Halan Andriy, presunto assassino di Sandro Bellini, accusato di omicidio volontario, occultamento di cadavere e incendio, è stato sottoposto questa mattina all’interrogatorio di garanzia nel carcere di Vocabolo Sabbione di Terni, dove si trova recluso su ordinanza di custodia cautelare del giudice per le indagini preliminari, Simona Tordelli, che ha accolto le richieste del sostituto procuratore, Tullio Cicoria.
Contestualmente all’interrogatorio di Andriy è stato incaricato il perito che eseguirà l’esame autoptico sul corpo di Bellini, la dottoressa Sara Gioia. Dai risultati della perizia dovrebbero emergere ulteriori particolari sull’arma o le armi utilizzate e le modalità di aggressione con cui l’assassino ha agito.
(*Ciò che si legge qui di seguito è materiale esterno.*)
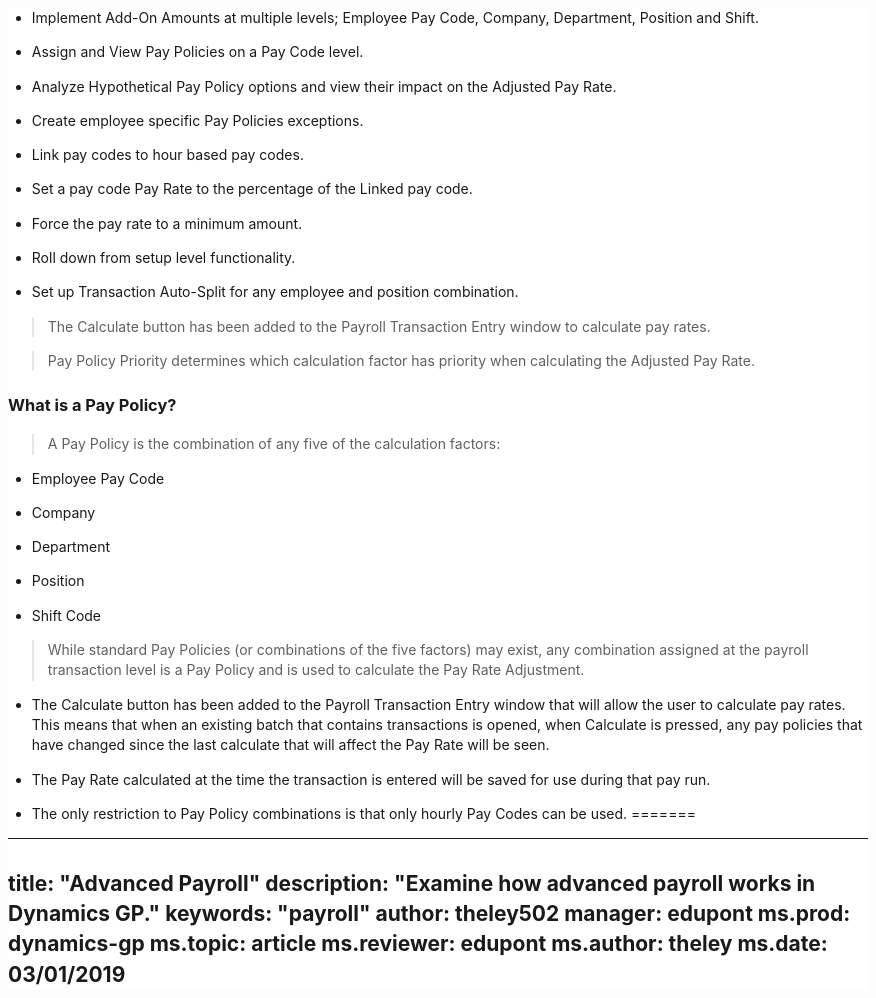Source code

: -   Implement Add-On Amounts at multiple levels; Employee Pay Code, Company,
    Department, Position and Shift.

-   Assign and View Pay Policies on a Pay Code level.

-   Analyze Hypothetical Pay Policy options and view their impact on the
    Adjusted Pay Rate.

-   Create employee specific Pay Policies exceptions.

-   Link pay codes to hour based pay codes.

-   Set a pay code Pay Rate to the percentage of the Linked pay code.

-   Force the pay rate to a minimum amount.

-   Roll down from setup level functionality.

-   Set up Transaction Auto-Split for any employee and position combination.

>   The Calculate button has been added to the Payroll Transaction Entry window
>   to calculate pay rates.

>   Pay Policy Priority determines which calculation factor has priority when
>   calculating the Adjusted Pay Rate.

### What is a Pay Policy?

>   A Pay Policy is the combination of any five of the calculation factors:

-   Employee Pay Code

-   Company

-   Department

-   Position

-   Shift Code

>   While standard Pay Policies (or combinations of the five factors) may exist,
>   any combination assigned at the payroll transaction level is a Pay Policy
>   and is used to calculate the Pay Rate Adjustment.

-   The Calculate button has been added to the Payroll Transaction Entry window
    that will allow the user to calculate pay rates. This means that when an
    existing batch that contains transactions is opened, when Calculate is
    pressed, any pay policies that have changed since the last calculate that
    will affect the Pay Rate will be seen.

-   The Pay Rate calculated at the time the transaction is entered will be saved
    for use during that pay run.

-   The only restriction to Pay Policy combinations is that only hourly Pay
    Codes can be used.
=======
---
title: "Advanced Payroll"
description: "Examine how advanced payroll works in Dynamics GP."
keywords: "payroll"
author: theley502
manager: edupont
ms.prod: dynamics-gp
ms.topic: article
ms.reviewer: edupont
ms.author: theley
ms.date: 03/01/2019
---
Il 44enne ucraino, operaio edile di professione, è stato interrogato per circa 3 ore, alla presenza del legale difensore, Bruno Capaldini. L’accusato ha risposto alle domande della Procura, seguitando nell’atteggiamento collaborativo che aveva già dimostrato nella giornata di sabato scorso subito dopo essere stato arrestato dai Carabinieri di Terni.
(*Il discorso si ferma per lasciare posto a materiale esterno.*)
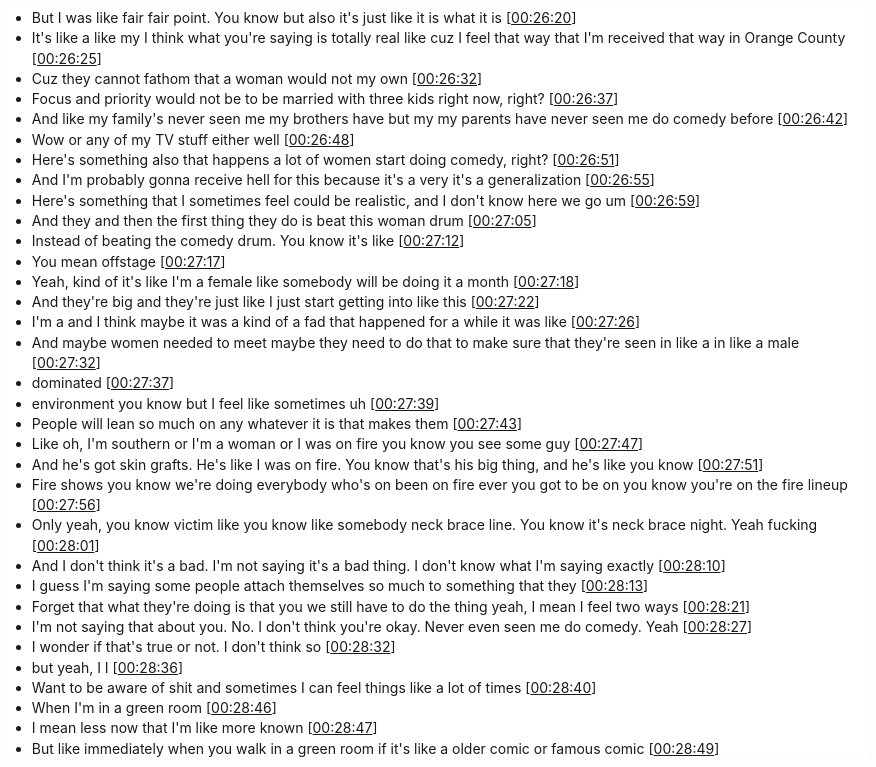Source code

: *  But I was like fair fair point. You know but also it's just like it is what it is [[00:26:20](https://www.youtube.com/watch?v=ZG1YPEXDlsg&t=1580.08s)]
*  It's like a like my I think what you're saying is totally real like cuz I feel that way that I'm received that way in Orange County [[00:26:25](https://www.youtube.com/watch?v=ZG1YPEXDlsg&t=1585.84s)]
*  Cuz they cannot fathom that a woman would not my own [[00:26:32](https://www.youtube.com/watch?v=ZG1YPEXDlsg&t=1592.76s)]
*  Focus and priority would not be to be married with three kids right now, right? [[00:26:37](https://www.youtube.com/watch?v=ZG1YPEXDlsg&t=1597.8799999999999s)]
*  And like my family's never seen me my brothers have but my my parents have never seen me do comedy before [[00:26:42](https://www.youtube.com/watch?v=ZG1YPEXDlsg&t=1602.8s)]
*  Wow or any of my TV stuff either well [[00:26:48](https://www.youtube.com/watch?v=ZG1YPEXDlsg&t=1608.6399999999999s)]
*  Here's something also that happens a lot of women start doing comedy, right? [[00:26:51](https://www.youtube.com/watch?v=ZG1YPEXDlsg&t=1611.8999999999999s)]
*  And I'm probably gonna receive hell for this because it's a very it's a generalization [[00:26:55](https://www.youtube.com/watch?v=ZG1YPEXDlsg&t=1615.5600000000002s)]
*  Here's something that I sometimes feel could be realistic, and I don't know here we go um [[00:26:59](https://www.youtube.com/watch?v=ZG1YPEXDlsg&t=1619.64s)]
*  And they and then the first thing they do is beat this woman drum [[00:27:05](https://www.youtube.com/watch?v=ZG1YPEXDlsg&t=1625.88s)]
*  Instead of beating the comedy drum. You know it's like [[00:27:12](https://www.youtube.com/watch?v=ZG1YPEXDlsg&t=1632.16s)]
*  You mean offstage [[00:27:17](https://www.youtube.com/watch?v=ZG1YPEXDlsg&t=1637.0s)]
*  Yeah, kind of it's like I'm a female like somebody will be doing it a month [[00:27:18](https://www.youtube.com/watch?v=ZG1YPEXDlsg&t=1638.88s)]
*  And they're big and they're just like I just start getting into like this [[00:27:22](https://www.youtube.com/watch?v=ZG1YPEXDlsg&t=1642.4s)]
*  I'm a and I think maybe it was a kind of a fad that happened for a while it was like [[00:27:26](https://www.youtube.com/watch?v=ZG1YPEXDlsg&t=1646.76s)]
*  And maybe women needed to meet maybe they need to do that to make sure that they're seen in like a in like a male [[00:27:32](https://www.youtube.com/watch?v=ZG1YPEXDlsg&t=1652.16s)]
*  dominated [[00:27:37](https://www.youtube.com/watch?v=ZG1YPEXDlsg&t=1657.92s)]
*  environment you know but I feel like sometimes uh [[00:27:39](https://www.youtube.com/watch?v=ZG1YPEXDlsg&t=1659.0s)]
*  People will lean so much on any whatever it is that makes them [[00:27:43](https://www.youtube.com/watch?v=ZG1YPEXDlsg&t=1663.1200000000001s)]
*  Like oh, I'm southern or I'm a woman or I was on fire you know you see some guy [[00:27:47](https://www.youtube.com/watch?v=ZG1YPEXDlsg&t=1667.2s)]
*  And he's got skin grafts. He's like I was on fire. You know that's his big thing, and he's like you know [[00:27:51](https://www.youtube.com/watch?v=ZG1YPEXDlsg&t=1671.96s)]
*  Fire shows you know we're doing everybody who's on been on fire ever you got to be on you know you're on the fire lineup [[00:27:56](https://www.youtube.com/watch?v=ZG1YPEXDlsg&t=1676.64s)]
*  Only yeah, you know victim like you know like somebody neck brace line. You know it's neck brace night. Yeah fucking [[00:28:01](https://www.youtube.com/watch?v=ZG1YPEXDlsg&t=1681.68s)]
*  And I don't think it's a bad. I'm not saying it's a bad thing. I don't know what I'm saying exactly [[00:28:10](https://www.youtube.com/watch?v=ZG1YPEXDlsg&t=1690.04s)]
*  I guess I'm saying some people attach themselves so much to something that they [[00:28:13](https://www.youtube.com/watch?v=ZG1YPEXDlsg&t=1693.64s)]
*  Forget that what they're doing is that you we still have to do the thing yeah, I mean I feel two ways [[00:28:21](https://www.youtube.com/watch?v=ZG1YPEXDlsg&t=1701.46s)]
*  I'm not saying that about you. No. I don't think you're okay. Never even seen me do comedy. Yeah [[00:28:27](https://www.youtube.com/watch?v=ZG1YPEXDlsg&t=1707.0s)]
*  I wonder if that's true or not. I don't think so [[00:28:32](https://www.youtube.com/watch?v=ZG1YPEXDlsg&t=1712.28s)]
*  but yeah, I I [[00:28:36](https://www.youtube.com/watch?v=ZG1YPEXDlsg&t=1716.84s)]
*  Want to be aware of shit and sometimes I can feel things like a lot of times [[00:28:40](https://www.youtube.com/watch?v=ZG1YPEXDlsg&t=1720.12s)]
*  When I'm in a green room [[00:28:46](https://www.youtube.com/watch?v=ZG1YPEXDlsg&t=1726.04s)]
*  I mean less now that I'm like more known [[00:28:47](https://www.youtube.com/watch?v=ZG1YPEXDlsg&t=1727.24s)]
*  But like immediately when you walk in a green room if it's like a older comic or famous comic [[00:28:49](https://www.youtube.com/watch?v=ZG1YPEXDlsg&t=1729.6s)]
Decisiva è stata la “prova regina”, cioè il riscontro del Dna della vittima sugli abiti di Andriy con i campioni rilevati dagli inquirenti dalle “copiose tracce di sangue” reperiti nell’auto di Bellini. Per stabilire se il sangue fosse compatibile col profilo genetico della vittima, i Carabinieri hanno raccolto altri reperti biologici di Bellini, prelevati da un bicchiere dove aveva bevuto l’operaio. La perquisizione domiciliare nella casa di Via Castello, dove conviveva con la donna ucraina ‘contesa’, ha permesso ai militari di ritrovare gli indumenti che Andriy avrebbe indossato il giorno dell’omicidio; jeans corti e una t-shirt ancora macchiati di sangue. Gli esami di laboratorio non hanno lasciato dubbi nel riscontro dei due campioni incrociati.
La ricostruzione che l’accusa fornisce dell’omicidio trova conferma in quanto già ipotizzato dagli inquirenti. Presumibilmente, Andriy avrebbe indotto Bellini a recarsi con la sua auto in una zona isolata in località Palombara, vicino a Marmore, per poi ucciderlo con i colpi letali un’arma tagliente e, forse, colpendolo anche con un oggetto contundente. Consumato il brutale assassinio, l’uomo avrebbe poi incendiato l’auto per distruggere ogni traccia della sua presenza sulla scena del delitto e avrebbe gettato il corpo della vittima nel fiume Velino, da solo o con l’aiuto di un complice è ancora una questione soggetta a indagine, per nascondere il cadavere e ostacolare le indagini degli inquirenti.